◆ **What to work on**
a) Based on the methods text, decide whether each statement agrees with it: (i) Chlorophyll-a concentration was measured with a PHYTO-PAM analyzer. (ii) The filter papers holding algal seston were freeze-dried for four hours. (iii) The reconstituted samples were centrifuged for 5 min at 16,000 × g. For each, answer yes or no and quote the words from the text that settle it.
b) Answer these questions from the methods text, one line each:
(i) What filters were used to filter the water samples?
(ii) At what temperature was the water bath held during methanol extraction?
(iii) How much 100% MeOH was used for each reconstitution?
c) In the methods text, turn the paragraph beginning "Extraction of MCs and NOD was done according to" into a numbered list of steps, keeping its main facts.

◆ **Text segment**
##############################

Estimation of phytoplankton biomass
Phytoplankton biomass was estimated as chlorophyll-a (Chl-a) concentration (μg L−1) determined using a phytoplankton analyzer (PHYTO-PAM, Heinz Walz GmbH, Effeltrich, Germany).
Identification and quantification of cyanotoxins
Water samples were filtered using 47 mm GF/F filters. The seston retained by the filters was covered with aluminum foil and placed in Petri dishes and then kept in a freezer until analysis was conducted. The filtered water samples were kept in a freezer over night before analyses were conducted.
Extraction of MCs and NOD from algal seston
Extraction of MCs and NOD was done according to [37]. First, known volume of sample was filtered through a glass microfiber filter papers (47 mm GF/F filters). Then, the filter papers that retained algal seston were folded in half and put in a 10-ml glass tube and freeze-dried on a freeze-drier (Alpha 1–2 LD, Martin Christ Gefriertrocknung sanlagen GmbH, Osterode am Harz, Germany) for two hrs. After that, 2.5 ml of 75% methanol-25% Millipore water (v/v) was used to extract sample three times in a water bath at 60 °C using the glass pipette squeeze method. Then, 7.5 ml samples on the speedvac tube were dried up using a Speedvac (Savant SPD121P, Thermo Scientific, Waltham, MA, USA) centrifuge pre-heat at 50 °C. Then, 300 μl of 100% MeOH was used to reconstitute the sample three times after well vortexed and mixed. Afterward, the reconstituted 900μL samples were transferred to 2 ml Eppendorf vials with a cellulose-acetate filter (0.2 μm, Grace Davison Discovery Sciences, Deerfield, IL, USA) and centrifuged for 5 min at 16,000 × g (Galaxy 16DH, VWR, International). Finally, filtrates were transferred to amber glass vials and caps were tightly closed and stored in a freezer till LC–MS/MS analysis. Prior to LC–MS/MS analysis, calibration standards were prepared [38].

##############################

Collected data
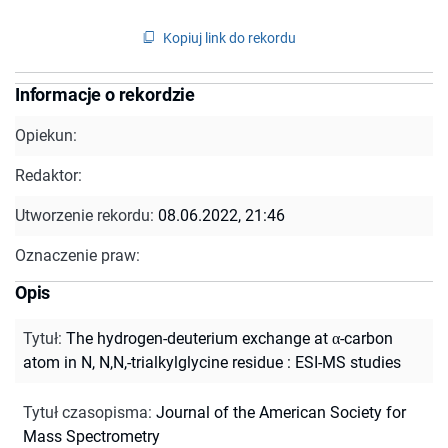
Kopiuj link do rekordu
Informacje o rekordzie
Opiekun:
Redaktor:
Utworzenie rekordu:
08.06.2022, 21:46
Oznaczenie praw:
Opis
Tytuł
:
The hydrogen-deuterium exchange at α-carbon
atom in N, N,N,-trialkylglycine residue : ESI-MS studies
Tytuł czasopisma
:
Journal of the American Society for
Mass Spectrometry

##############################

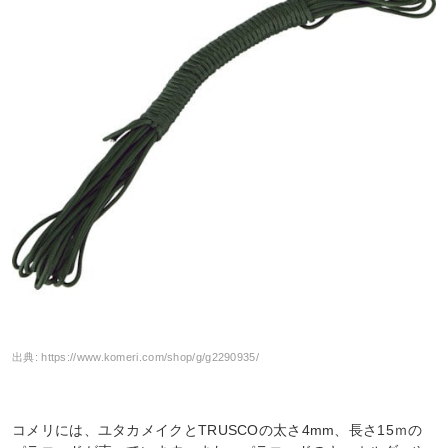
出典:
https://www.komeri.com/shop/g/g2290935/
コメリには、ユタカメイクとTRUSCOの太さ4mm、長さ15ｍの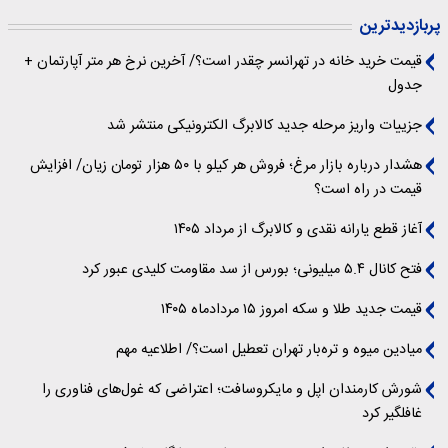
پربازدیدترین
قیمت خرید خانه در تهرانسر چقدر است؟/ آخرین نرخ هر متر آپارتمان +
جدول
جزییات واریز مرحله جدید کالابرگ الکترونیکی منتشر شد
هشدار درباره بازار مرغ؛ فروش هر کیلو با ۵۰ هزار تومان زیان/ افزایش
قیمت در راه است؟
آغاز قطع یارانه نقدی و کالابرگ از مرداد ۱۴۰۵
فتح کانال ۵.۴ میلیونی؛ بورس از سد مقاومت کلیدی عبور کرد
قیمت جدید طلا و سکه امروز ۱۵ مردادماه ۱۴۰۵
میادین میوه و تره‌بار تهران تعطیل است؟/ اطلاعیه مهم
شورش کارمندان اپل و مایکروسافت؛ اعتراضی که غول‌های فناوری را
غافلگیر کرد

##############################

◆ **Expected outputs**
a)
(i) Yes: "determined using a phytoplankton analyzer (PHYTO-PAM, Heinz Walz GmbH, Effeltrich, Germany)"
(ii) No: "freeze-dried on a freeze-drier (Alpha 1–2 LD, Martin Christ Gefriertrocknung sanlagen GmbH, Osterode am Harz, Germany) for two hrs"
(iii) Yes: "centrifuged for 5 min at 16,000 × g"

b)
(i) 47 mm GF/F filters
(ii) 60 °C
(iii) 300 μl

c)
1. Extraction followed the method of [37].
2. A known volume of sample was filtered through 47 mm GF/F glass microfiber filters.
3. The filters holding algal seston were folded in half, put in a 10-ml glass tube, and freeze-dried (Alpha 1–2 LD) for two hours.
4. Samples were extracted three times with 2.5 ml of 75% methanol–25% Millipore water (v/v) in a 60 °C water bath using the glass pipette squeeze method.
5. The 7.5 ml extracts were dried in a Speedvac (Savant SPD121P) centrifuge pre-heated to 50 °C.
6. Samples were reconstituted three times with 300 μl of 100% MeOH after vortexing and mixing.
7. The 900 μL reconstituted samples were moved to 2 ml Eppendorf vials with a 0.2 μm cellulose-acetate filter and centrifuged for 5 min at 16,000 × g.
8. Filtrates were put in tightly capped amber glass vials and stored frozen until LC–MS/MS analysis.
9. Calibration standards were prepared before LC–MS/MS analysis [38].